Problem to solve: Retype every one of the records below with no changes to any line.

Extracted information:
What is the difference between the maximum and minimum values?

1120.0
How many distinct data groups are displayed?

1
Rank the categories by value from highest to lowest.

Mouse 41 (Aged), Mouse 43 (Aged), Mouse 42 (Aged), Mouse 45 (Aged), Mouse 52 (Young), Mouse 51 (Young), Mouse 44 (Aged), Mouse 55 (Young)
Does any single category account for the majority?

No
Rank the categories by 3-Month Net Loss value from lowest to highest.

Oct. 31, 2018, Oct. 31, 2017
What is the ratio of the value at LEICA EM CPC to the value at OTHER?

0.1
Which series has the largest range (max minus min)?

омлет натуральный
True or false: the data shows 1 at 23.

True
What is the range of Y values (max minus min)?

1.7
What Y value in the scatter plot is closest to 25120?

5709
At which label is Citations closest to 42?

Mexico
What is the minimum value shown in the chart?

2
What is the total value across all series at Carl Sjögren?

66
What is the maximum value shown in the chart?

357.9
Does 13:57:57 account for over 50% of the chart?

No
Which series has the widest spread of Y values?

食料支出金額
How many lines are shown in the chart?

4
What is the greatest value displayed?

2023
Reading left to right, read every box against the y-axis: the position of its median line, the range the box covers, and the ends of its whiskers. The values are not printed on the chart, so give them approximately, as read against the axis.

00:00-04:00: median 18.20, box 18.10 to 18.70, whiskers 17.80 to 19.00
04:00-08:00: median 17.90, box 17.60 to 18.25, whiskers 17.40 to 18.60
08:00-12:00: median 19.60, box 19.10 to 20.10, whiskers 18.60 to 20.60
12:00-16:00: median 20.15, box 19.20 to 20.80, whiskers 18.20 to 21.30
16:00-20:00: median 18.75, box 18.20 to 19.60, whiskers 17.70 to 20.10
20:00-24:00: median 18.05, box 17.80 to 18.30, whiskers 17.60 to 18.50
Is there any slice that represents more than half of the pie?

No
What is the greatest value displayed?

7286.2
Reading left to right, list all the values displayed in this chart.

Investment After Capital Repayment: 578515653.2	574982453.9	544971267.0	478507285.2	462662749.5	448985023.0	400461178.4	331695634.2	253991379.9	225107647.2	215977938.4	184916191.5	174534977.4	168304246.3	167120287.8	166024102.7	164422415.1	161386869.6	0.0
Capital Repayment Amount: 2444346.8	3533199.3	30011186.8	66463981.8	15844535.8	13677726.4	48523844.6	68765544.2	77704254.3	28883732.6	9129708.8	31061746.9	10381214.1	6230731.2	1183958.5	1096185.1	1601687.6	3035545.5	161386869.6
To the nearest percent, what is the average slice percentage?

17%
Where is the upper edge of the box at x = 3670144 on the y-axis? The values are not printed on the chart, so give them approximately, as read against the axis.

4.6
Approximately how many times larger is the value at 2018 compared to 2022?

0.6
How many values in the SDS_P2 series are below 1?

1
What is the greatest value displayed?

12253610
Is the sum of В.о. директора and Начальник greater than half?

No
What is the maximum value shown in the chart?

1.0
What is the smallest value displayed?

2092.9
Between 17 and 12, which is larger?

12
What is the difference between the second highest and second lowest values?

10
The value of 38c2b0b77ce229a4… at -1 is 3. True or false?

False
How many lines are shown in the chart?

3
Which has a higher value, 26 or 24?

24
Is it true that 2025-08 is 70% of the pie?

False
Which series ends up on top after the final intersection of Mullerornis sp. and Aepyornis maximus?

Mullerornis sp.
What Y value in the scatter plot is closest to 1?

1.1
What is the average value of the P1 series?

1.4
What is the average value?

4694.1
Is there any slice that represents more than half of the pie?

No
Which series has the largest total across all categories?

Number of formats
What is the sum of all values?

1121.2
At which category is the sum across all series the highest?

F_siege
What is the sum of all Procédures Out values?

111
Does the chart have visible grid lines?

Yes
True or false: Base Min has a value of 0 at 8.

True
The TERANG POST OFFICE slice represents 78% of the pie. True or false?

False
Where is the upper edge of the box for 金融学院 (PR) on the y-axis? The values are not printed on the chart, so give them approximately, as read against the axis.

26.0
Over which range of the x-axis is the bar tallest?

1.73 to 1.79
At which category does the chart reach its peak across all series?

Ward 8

Answer space:
What is the difference between the maximum and minimum values?

1120.0
How many distinct data groups are displayed?

1
Rank the categories by value from highest to lowest.

Mouse 41 (Aged), Mouse 43 (Aged), Mouse 42 (Aged), Mouse 45 (Aged), Mouse 52 (Young), Mouse 51 (Young), Mouse 44 (Aged), Mouse 55 (Young)
Does any single category account for the majority?

No
Rank the categories by 3-Month Net Loss value from lowest to highest.

Oct. 31, 2018, Oct. 31, 2017
What is the ratio of the value at LEICA EM CPC to the value at OTHER?

0.1
Which series has the largest range (max minus min)?

омлет натуральный
True or false: the data shows 1 at 23.

True
What is the range of Y values (max minus min)?

1.7
What Y value in the scatter plot is closest to 25120?

5709
At which label is Citations closest to 42?

Mexico
What is the minimum value shown in the chart?

2
What is the total value across all series at Carl Sjögren?

66
What is the maximum value shown in the chart?

357.9
Does 13:57:57 account for over 50% of the chart?

No
Which series has the widest spread of Y values?

食料支出金額
How many lines are shown in the chart?

4
What is the greatest value displayed?

2023
Reading left to right, read every box against the y-axis: the position of its median line, the range the box covers, and the ends of its whiskers. The values are not printed on the chart, so give them approximately, as read against the axis.

00:00-04:00: median 18.20, box 18.10 to 18.70, whiskers 17.80 to 19.00
04:00-08:00: median 17.90, box 17.60 to 18.25, whiskers 17.40 to 18.60
08:00-12:00: median 19.60, box 19.10 to 20.10, whiskers 18.60 to 20.60
12:00-16:00: median 20.15, box 19.20 to 20.80, whiskers 18.20 to 21.30
16:00-20:00: median 18.75, box 18.20 to 19.60, whiskers 17.70 to 20.10
20:00-24:00: median 18.05, box 17.80 to 18.30, whiskers 17.60 to 18.50
Is there any slice that represents more than half of the pie?

No
What is the greatest value displayed?

7286.2
Reading left to right, list all the values displayed in this chart.

Investment After Capital Repayment: 578515653.2	574982453.9	544971267.0	478507285.2	462662749.5	448985023.0	400461178.4	331695634.2	253991379.9	225107647.2	215977938.4	184916191.5	174534977.4	168304246.3	167120287.8	166024102.7	164422415.1	161386869.6	0.0
Capital Repayment Amount: 2444346.8	3533199.3	30011186.8	66463981.8	15844535.8	13677726.4	48523844.6	68765544.2	77704254.3	28883732.6	9129708.8	31061746.9	10381214.1	6230731.2	1183958.5	1096185.1	1601687.6	3035545.5	161386869.6
To the nearest percent, what is the average slice percentage?

17%
Where is the upper edge of the box at x = 3670144 on the y-axis? The values are not printed on the chart, so give them approximately, as read against the axis.

4.6
Approximately how many times larger is the value at 2018 compared to 2022?

0.6
How many values in the SDS_P2 series are below 1?

1
What is the greatest value displayed?

12253610
Is the sum of В.о. директора and Начальник greater than half?

No
What is the maximum value shown in the chart?

1.0
What is the smallest value displayed?

2092.9
Between 17 and 12, which is larger?

12
What is the difference between the second highest and second lowest values?

10
The value of 38c2b0b77ce229a4… at -1 is 3. True or false?

False
How many lines are shown in the chart?

3
Which has a higher value, 26 or 24?

24
Is it true that 2025-08 is 70% of the pie?

False
Which series ends up on top after the final intersection of Mullerornis sp. and Aepyornis maximus?

Mullerornis sp.
What Y value in the scatter plot is closest to 1?

1.1
What is the average value of the P1 series?

1.4
What is the average value?

4694.1
Is there any slice that represents more than half of the pie?

No
Which series has the largest total across all categories?

Number of formats
What is the sum of all values?

1121.2
At which category is the sum across all series the highest?

F_siege
What is the sum of all Procédures Out values?

111
Does the chart have visible grid lines?

Yes
True or false: Base Min has a value of 0 at 8.

True
The TERANG POST OFFICE slice represents 78% of the pie. True or false?

False
Where is the upper edge of the box for 金融学院 (PR) on the y-axis? The values are not printed on the chart, so give them approximately, as read against the axis.

26.0
Over which range of the x-axis is the bar tallest?

1.73 to 1.79
At which category does the chart reach its peak across all series?

Ward 8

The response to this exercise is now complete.